I can't get my head around this idea that abuse and threats over the internet has put professionals off. What about all those professionals who face real physical threats regularly, such as medical staff at A&E, social workers, teachers, …? Is it just that they see it as a vocation, whereas these folk just aren't that committed to their cause? Or is it simply that a larger salary reduces a person's dedication?
Option 3: They're just looking for yet another excuse to vilify anyone who disagrees with them. Despite Wessely's histronics, I don't think we've lost any useful researchers or clinicians due to purported abuse. Even Wessely keeps coming back
Is that the solution then to getting better researchers?

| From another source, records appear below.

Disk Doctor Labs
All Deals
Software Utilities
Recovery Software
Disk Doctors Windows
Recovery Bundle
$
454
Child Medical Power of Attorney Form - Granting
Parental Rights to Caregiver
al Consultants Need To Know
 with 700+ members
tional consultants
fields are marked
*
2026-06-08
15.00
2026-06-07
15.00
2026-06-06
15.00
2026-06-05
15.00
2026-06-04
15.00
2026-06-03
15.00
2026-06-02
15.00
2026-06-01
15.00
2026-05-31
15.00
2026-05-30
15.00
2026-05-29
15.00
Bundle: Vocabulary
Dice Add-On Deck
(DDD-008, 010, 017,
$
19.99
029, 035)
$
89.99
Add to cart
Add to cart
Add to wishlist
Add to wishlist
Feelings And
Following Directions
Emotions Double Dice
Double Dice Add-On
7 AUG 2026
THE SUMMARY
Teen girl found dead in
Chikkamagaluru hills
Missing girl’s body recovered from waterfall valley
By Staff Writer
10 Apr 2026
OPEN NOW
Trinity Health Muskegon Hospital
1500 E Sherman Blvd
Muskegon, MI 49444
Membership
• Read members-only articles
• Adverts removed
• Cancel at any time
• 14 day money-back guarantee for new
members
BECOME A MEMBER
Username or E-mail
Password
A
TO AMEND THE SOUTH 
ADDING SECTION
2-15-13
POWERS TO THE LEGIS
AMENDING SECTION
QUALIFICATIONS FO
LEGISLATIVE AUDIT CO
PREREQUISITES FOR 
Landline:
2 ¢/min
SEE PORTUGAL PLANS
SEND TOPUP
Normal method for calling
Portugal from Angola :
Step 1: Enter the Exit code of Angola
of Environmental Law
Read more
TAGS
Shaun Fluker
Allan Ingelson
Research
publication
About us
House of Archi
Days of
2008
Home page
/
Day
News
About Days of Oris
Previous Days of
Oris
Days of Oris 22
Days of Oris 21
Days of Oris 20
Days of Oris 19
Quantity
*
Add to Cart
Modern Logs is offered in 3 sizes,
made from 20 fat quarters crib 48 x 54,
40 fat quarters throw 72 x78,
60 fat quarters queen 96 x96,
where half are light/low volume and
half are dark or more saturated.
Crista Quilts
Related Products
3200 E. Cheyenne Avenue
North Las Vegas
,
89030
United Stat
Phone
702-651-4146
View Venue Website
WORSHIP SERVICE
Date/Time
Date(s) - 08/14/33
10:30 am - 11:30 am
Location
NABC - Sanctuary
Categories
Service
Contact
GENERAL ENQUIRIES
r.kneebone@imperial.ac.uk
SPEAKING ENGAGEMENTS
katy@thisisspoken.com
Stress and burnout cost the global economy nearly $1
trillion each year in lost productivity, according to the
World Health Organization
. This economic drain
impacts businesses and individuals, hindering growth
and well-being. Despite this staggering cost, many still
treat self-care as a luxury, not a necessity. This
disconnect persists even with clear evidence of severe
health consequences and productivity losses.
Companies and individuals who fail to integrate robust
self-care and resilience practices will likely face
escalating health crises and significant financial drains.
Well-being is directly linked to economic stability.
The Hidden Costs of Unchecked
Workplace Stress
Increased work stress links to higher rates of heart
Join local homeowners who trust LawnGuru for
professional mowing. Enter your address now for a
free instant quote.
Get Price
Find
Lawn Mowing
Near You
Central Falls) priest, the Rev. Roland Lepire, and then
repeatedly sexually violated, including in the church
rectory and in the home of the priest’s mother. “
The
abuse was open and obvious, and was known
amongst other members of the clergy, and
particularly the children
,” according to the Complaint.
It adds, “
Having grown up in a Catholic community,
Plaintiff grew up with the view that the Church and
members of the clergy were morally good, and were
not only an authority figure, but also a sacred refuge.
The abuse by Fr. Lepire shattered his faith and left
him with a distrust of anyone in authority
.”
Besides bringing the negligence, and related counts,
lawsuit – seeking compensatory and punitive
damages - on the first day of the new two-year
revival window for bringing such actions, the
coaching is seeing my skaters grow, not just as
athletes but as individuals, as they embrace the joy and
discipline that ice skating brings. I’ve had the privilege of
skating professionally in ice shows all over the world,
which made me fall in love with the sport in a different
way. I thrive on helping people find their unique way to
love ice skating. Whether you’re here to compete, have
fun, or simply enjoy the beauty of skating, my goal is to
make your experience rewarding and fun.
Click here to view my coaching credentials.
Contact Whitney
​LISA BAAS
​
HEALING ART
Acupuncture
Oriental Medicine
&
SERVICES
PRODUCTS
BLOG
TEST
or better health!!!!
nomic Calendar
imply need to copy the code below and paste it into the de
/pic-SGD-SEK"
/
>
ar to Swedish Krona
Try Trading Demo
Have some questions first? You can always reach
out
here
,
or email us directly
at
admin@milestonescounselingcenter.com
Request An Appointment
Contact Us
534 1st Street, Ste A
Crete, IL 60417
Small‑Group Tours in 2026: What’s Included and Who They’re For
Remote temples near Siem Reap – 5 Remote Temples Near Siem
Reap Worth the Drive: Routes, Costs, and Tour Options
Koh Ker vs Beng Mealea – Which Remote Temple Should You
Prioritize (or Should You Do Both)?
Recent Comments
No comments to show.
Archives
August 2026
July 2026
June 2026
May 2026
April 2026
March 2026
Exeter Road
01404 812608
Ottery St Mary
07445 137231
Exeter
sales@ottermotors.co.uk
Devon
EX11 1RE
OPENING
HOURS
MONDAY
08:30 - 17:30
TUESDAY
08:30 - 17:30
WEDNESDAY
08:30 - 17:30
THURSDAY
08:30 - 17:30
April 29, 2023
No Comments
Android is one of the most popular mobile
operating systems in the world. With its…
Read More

Precisely. If real death threats had been made, they would have been reported to the police and action would have been taken. Alleging "death threats" is a tactic used by vested interests to shut down debate (it has been used in Australia in recent years on other issues).
I haven't followed it closely but there has been a bit of a furore among some with how a trial of Cognitive therapy for another condition, Schizophrenia, has been reported in the Lancet. This article links to a lot of the information:
From Lancet PACE:
I was just about to look into reference 31, when I found that Dolphin already had (back on page 32!).
I thought I'd repost, as I think that this was one of the two papers that they cited to justify changing their primary outcomes from those laid out in the trial's protocol:
The text is no longer available at that link.
The other paper that they cited to justify their changes in primary outcome measures:
This paper got a few bits of correspondence, and I meant to look into it more in 2011, but I don't think we ever got copies of them.